== Segment start ==
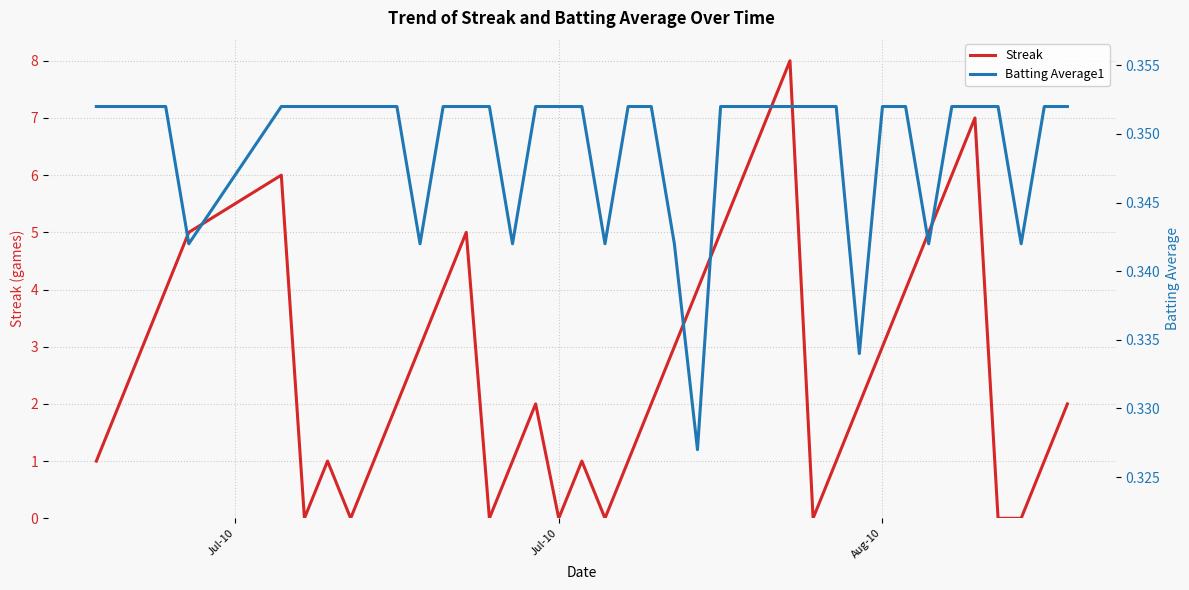

What is the maximum value for Streak?

8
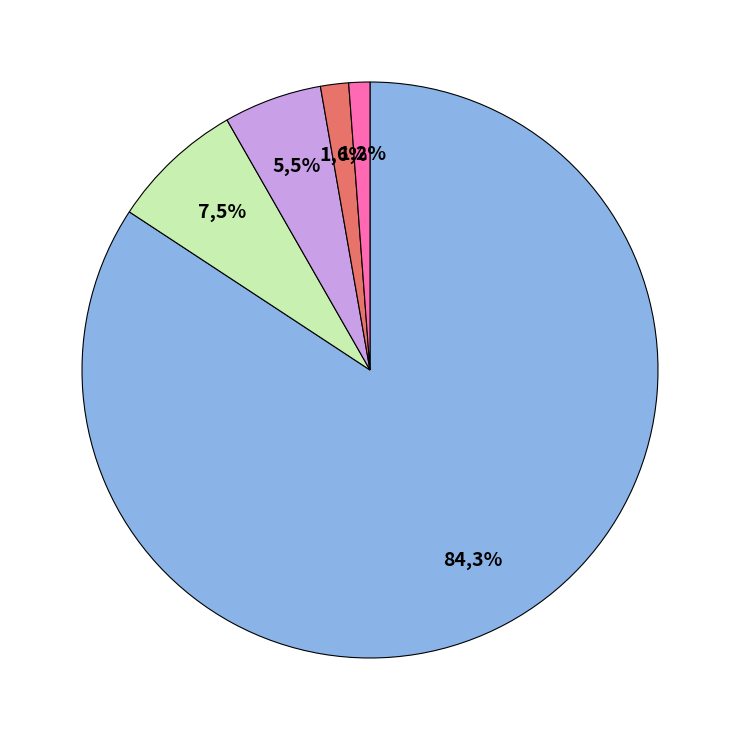

To the nearest percent, what percentage of the pie is 4?

1%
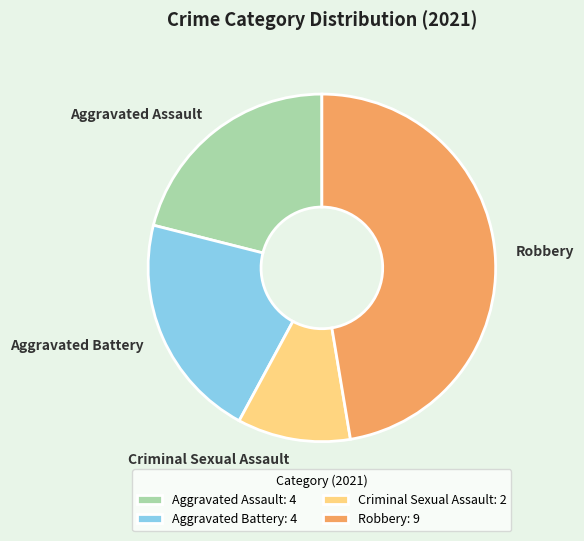

Is Aggravated Assault the majority of the pie?

No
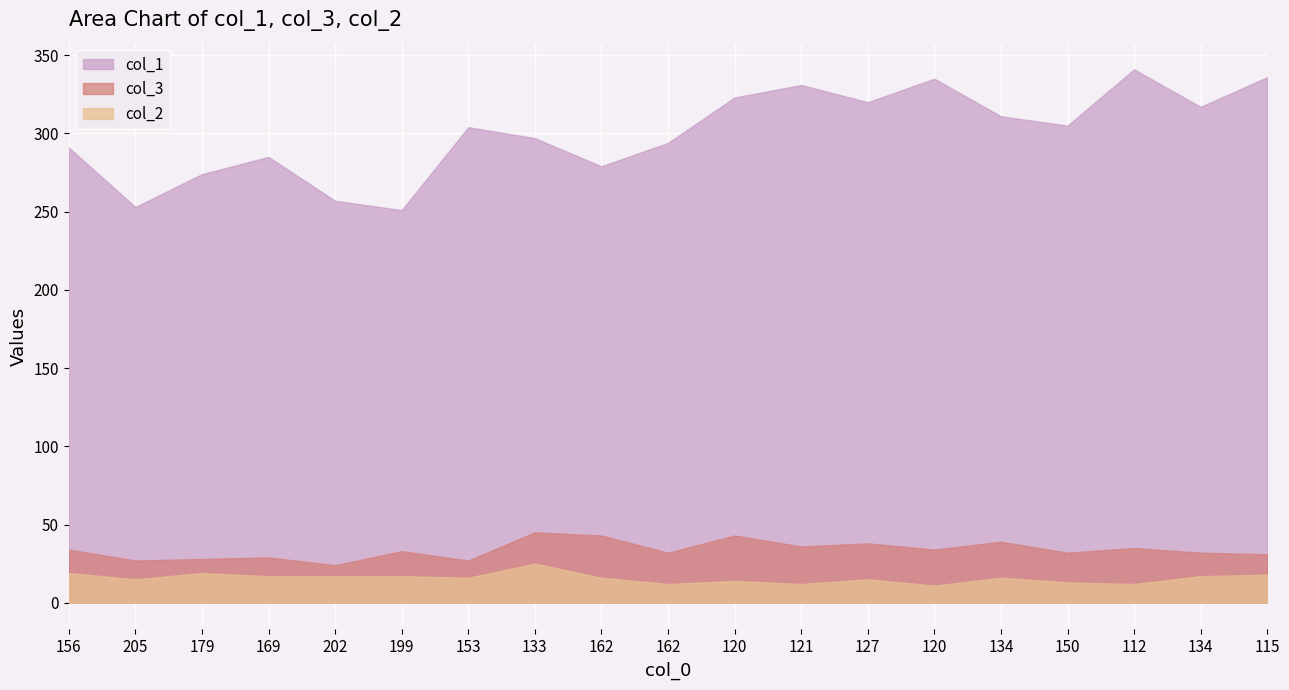

True or false: col_1 has more than 1 interior local peaks.

True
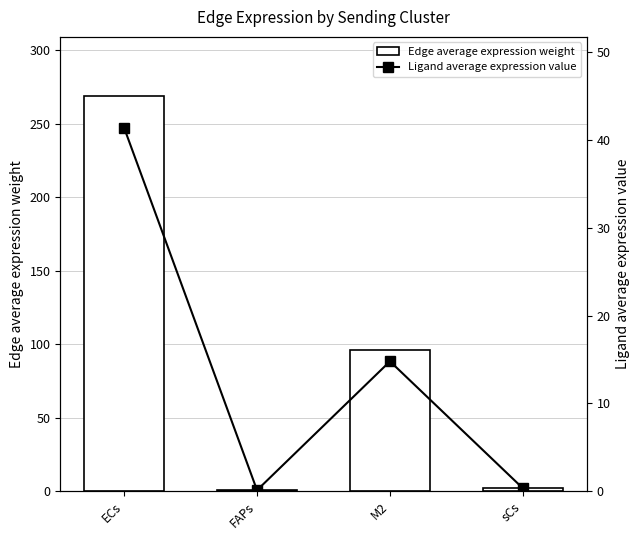

What are all the series names shown in the legend?

Edge average expression weight, Ligand average expression value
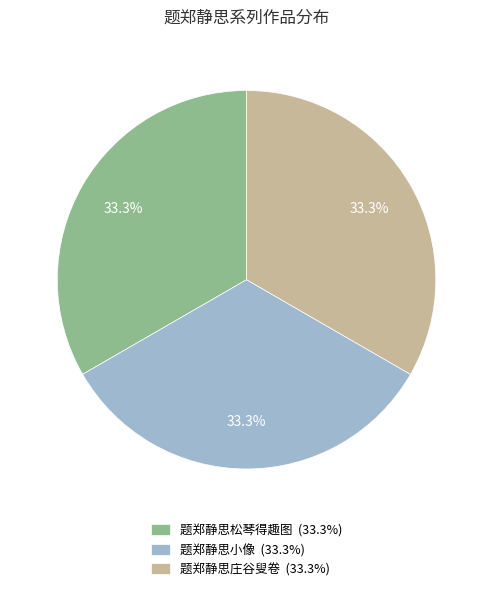

How many segments does this pie chart have?

3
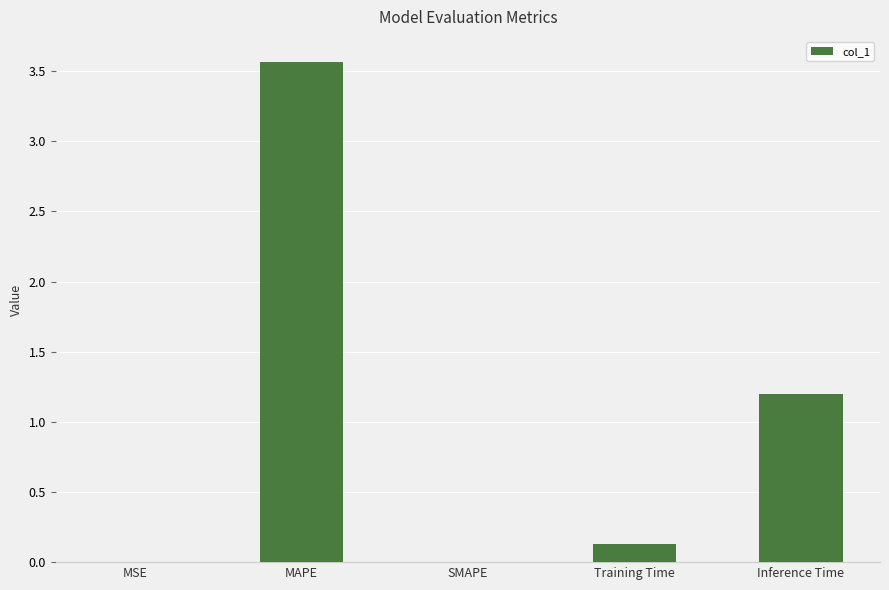

Count the number of data series in this chart.

1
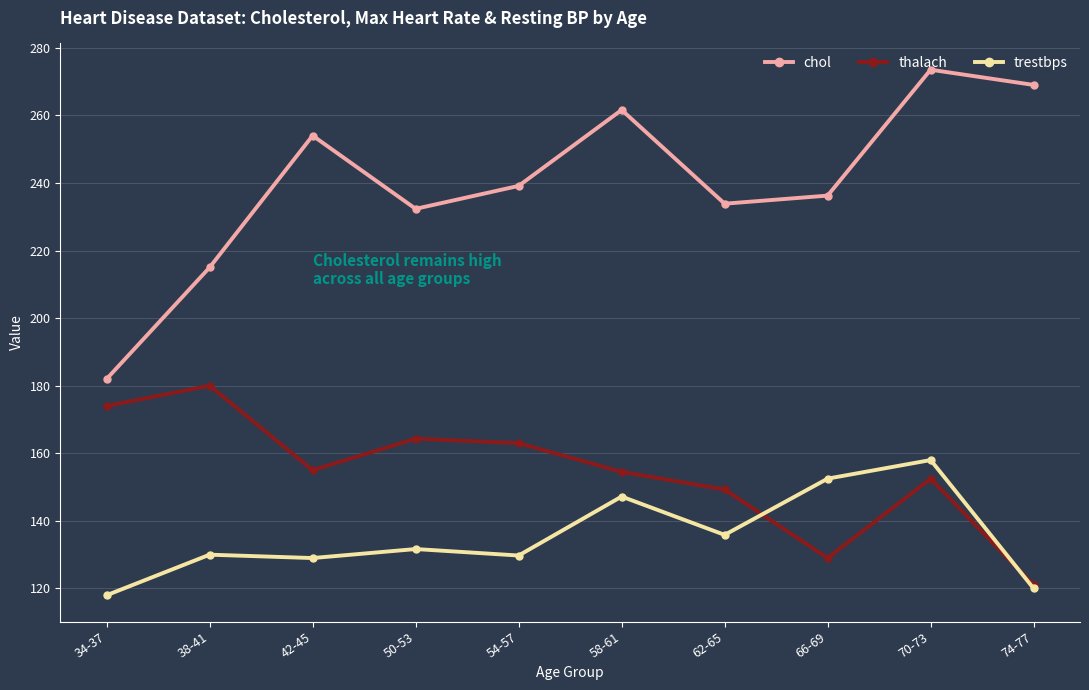

Where is the first local maximum for chol?

42-45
== Segment end ==
▸ **TASK BRIEF**: Please replace "pie" with "circle" in the material, starting at the line containing "To the nearest" and ending at the end of the material. Give back only those lines, with everything else unchanged and the pictures left out.

▸ **SOLUTION TO THE EXERCISE**:
To the nearest percent, what percentage of the circle is 4?

1%

Is Aggravated Assault the majority of the circle?

No

True or false: col_1 has more than 1 interior local peaks.

True

What are all the series names shown in the legend?

Edge average expression weight, Ligand average expression value

How many segments does this circle chart have?

3

Count the number of data series in this chart.

1

Where is the first local maximum for chol?

42-45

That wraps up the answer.